In my role as President and CEO, I’ve consistently collaborated with a myriad of stakeholders ranging from governmental bodies and local communities to global industrial giants like Cargill and Dow, as well as regional organizations. The essence of this experience is the ability to harmonize diverse viewpoints and guide them toward a common vision, a skill that is essential regardless of whether we’re discussing logistics or domain registration.
Financial stewardship is another area where I can add immense value. Having been a member of several audit committees, I possess both the financial acumen and governance expertise necessary to ensure CIRA’s monetary strategies are both visionary and prudent, safeguarding its fiscal health.
Moreover, my steadfast commitment to safety and environmental excellence mirrors the considerations of user safety and data protection intrinsic to the domain industry. These concerns necessitate a delicate equilibrium of commercial interests, ethical considerations, and regulatory compliance, areas I’ve been deeply involved in throughout my career.
One of the most significant advantages of a diverse industry background is the fresh perspective it brings. As I mentioned earlier, domain-specific knowledge is undoubtedly valuable; an external viewpoint can often lead to breakthrough solutions and innovative approaches. By borrowing best practices from other sectors and being unafraid to question established norms, I can bring about unique insights that will be beneficial for CIRA.
Last but not least, my academic accolades, including an MBA, CPA, CMA, and ICD.D certification, are testaments to my dedication to lifelong learning. Though I might be new to the intricacies of the domain space, I’m confident in my capacity to quickly comprehend and contribute meaningfully to the complex issues this industry presents.
In wrapping up, the domain space’s uniqueness notwithstanding, the challenges CIRA confronts in terms of strategic direction, stakeholder engagement, fiscal responsibility, and ethical considerations resonate across industries. With my varied experiences, unwavering commitment to governance, and innovative spirit, I am eager and well-prepared to contribute meaningfully to CIRA, ensuring it continues to be an industry leader.
MemberSeptember 25, 2023 at 4:48 am
As part of the 2023 Election process ( https://www.cira.ca/en/board-and-governance/board-election/letter-to-the-nomination-committee/ ), CIRA identified two key sets of skills and experience needed on its Board of Directors.

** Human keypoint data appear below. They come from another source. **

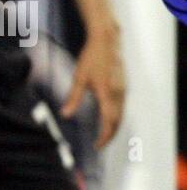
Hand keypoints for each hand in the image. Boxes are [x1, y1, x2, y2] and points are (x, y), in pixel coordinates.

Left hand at [62, 27, 124, 148]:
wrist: (106, 42)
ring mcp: (123, 90)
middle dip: (109, 136)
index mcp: (107, 93)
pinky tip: (107, 122)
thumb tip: (65, 115)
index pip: (108, 122)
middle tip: (99, 146)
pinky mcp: (123, 87)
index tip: (96, 146)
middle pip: (118, 122)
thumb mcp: (78, 79)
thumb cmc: (90, 59)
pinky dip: (116, 118)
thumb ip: (73, 98)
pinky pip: (122, 107)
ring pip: (121, 115)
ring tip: (103, 138)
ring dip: (113, 128)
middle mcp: (118, 93)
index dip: (104, 137)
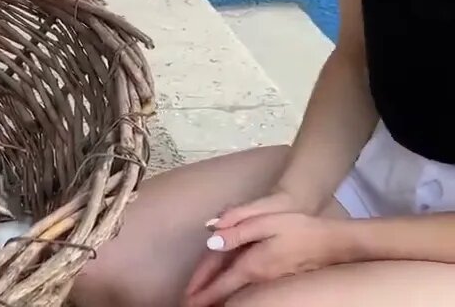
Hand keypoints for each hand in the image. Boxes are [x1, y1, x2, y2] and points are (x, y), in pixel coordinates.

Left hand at [183, 211, 347, 306]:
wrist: (333, 242)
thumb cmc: (298, 227)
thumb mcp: (264, 221)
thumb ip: (236, 231)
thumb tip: (211, 239)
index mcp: (252, 264)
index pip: (221, 284)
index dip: (202, 292)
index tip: (187, 302)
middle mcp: (259, 277)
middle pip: (227, 290)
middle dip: (208, 298)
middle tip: (190, 304)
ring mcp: (270, 279)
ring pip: (237, 290)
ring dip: (219, 295)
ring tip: (204, 299)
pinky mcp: (278, 277)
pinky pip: (247, 286)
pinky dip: (233, 289)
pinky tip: (229, 289)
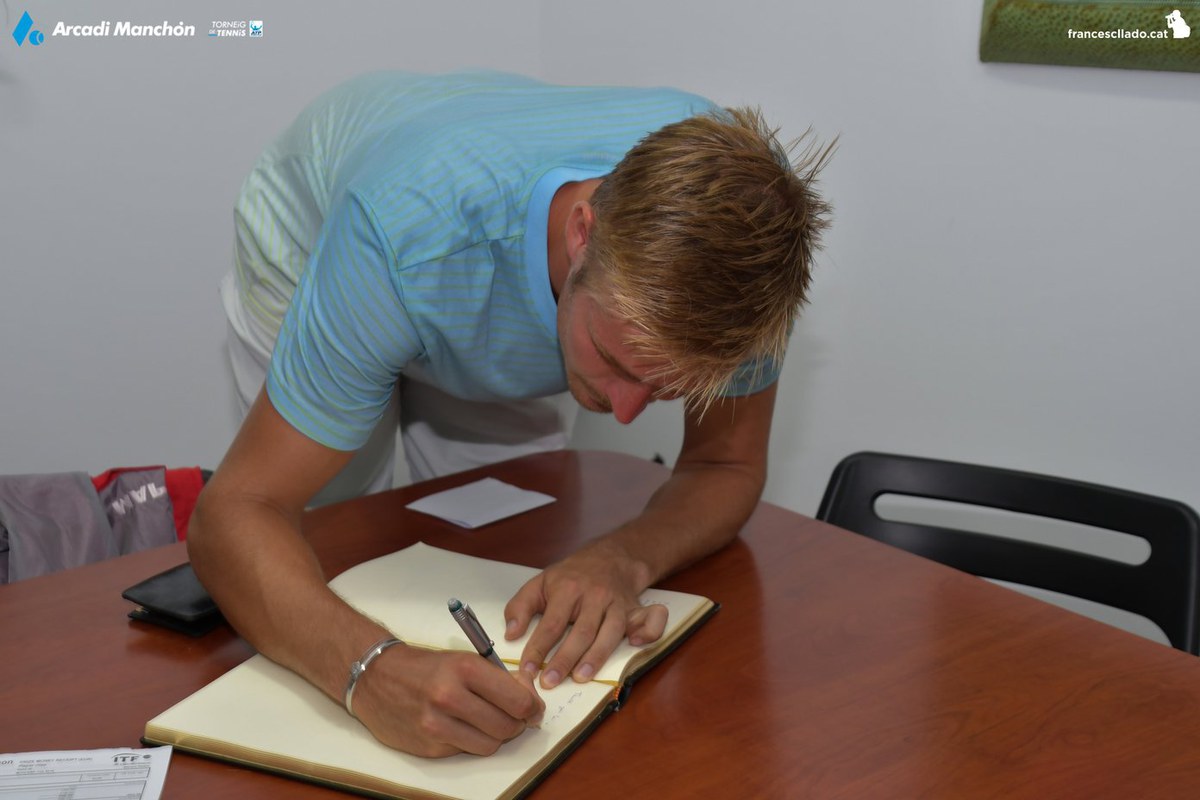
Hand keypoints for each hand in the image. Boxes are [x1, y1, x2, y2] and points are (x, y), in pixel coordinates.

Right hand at [353, 643, 543, 757]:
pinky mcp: (428, 746)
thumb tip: (530, 698)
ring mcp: (437, 725)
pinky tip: (460, 727)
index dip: (532, 707)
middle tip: (514, 717)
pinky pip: (465, 751)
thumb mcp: (464, 660)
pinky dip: (469, 742)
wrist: (376, 677)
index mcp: (465, 670)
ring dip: (495, 737)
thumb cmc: (425, 667)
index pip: (518, 700)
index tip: (534, 708)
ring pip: (490, 745)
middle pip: (507, 726)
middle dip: (517, 724)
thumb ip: (499, 679)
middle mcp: (450, 697)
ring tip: (486, 722)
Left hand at [503, 540, 668, 688]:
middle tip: (550, 682)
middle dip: (564, 659)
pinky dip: (648, 631)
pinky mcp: (636, 609)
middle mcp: (595, 596)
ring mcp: (618, 603)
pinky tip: (636, 644)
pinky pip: (650, 620)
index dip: (538, 648)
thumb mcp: (540, 583)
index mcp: (567, 589)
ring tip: (581, 678)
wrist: (610, 557)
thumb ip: (520, 607)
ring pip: (609, 633)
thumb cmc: (571, 576)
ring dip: (596, 657)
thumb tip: (511, 634)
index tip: (527, 670)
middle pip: (580, 632)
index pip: (551, 623)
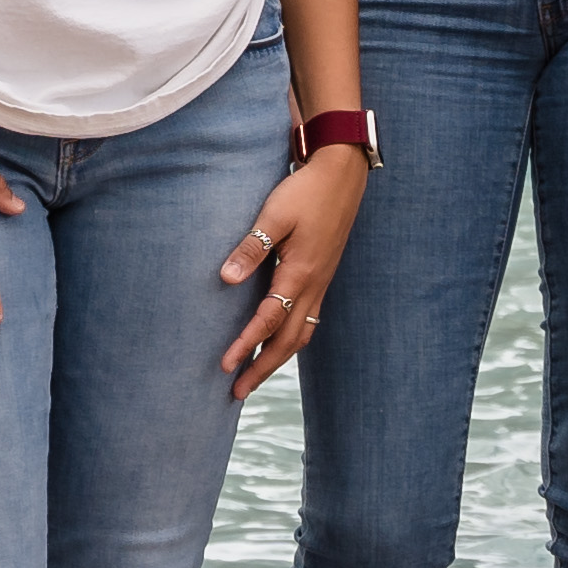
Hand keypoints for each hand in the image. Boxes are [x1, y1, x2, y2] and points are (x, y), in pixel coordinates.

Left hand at [216, 144, 370, 395]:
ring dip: (277, 358)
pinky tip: (279, 342)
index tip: (225, 366)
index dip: (246, 344)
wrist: (342, 174)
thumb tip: (226, 279)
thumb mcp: (275, 214)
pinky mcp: (322, 275)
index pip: (269, 319)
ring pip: (301, 333)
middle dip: (263, 368)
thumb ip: (252, 248)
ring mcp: (322, 282)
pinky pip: (308, 318)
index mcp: (301, 272)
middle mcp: (314, 284)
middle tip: (237, 392)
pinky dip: (292, 339)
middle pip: (288, 340)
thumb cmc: (305, 191)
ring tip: (255, 375)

One of these skill sets is experience and knowledge in the Domain Name System, with such qualifications apparent among the relevant candidates.
The second key skill set identified by CIRA is financial literacy and advanced, practical experience in Finance, Audit, Investments and Risk oversight at the Board and Committee level. My experience in all of these areas – as in independent corporate director (ICD.D), as an audit partner (CPA, CA), and as a Chief Financial Officer ( https://www.linkedin.com/in/adam-e-harvey-cpa-ca/ ) – can benefit CIRA on behalf of Canada’s Internet community and users.
I encourage CIRA members to consider these criteria when voting, including on the Nomination Committee side.
MemberSeptember 25, 2023 at 7:43 pm
That certainly describes me! What I believe I can bring to CIRA as a Board member is the ability to communicate complex and technical information for a broad audience. I consider that to be my super-power.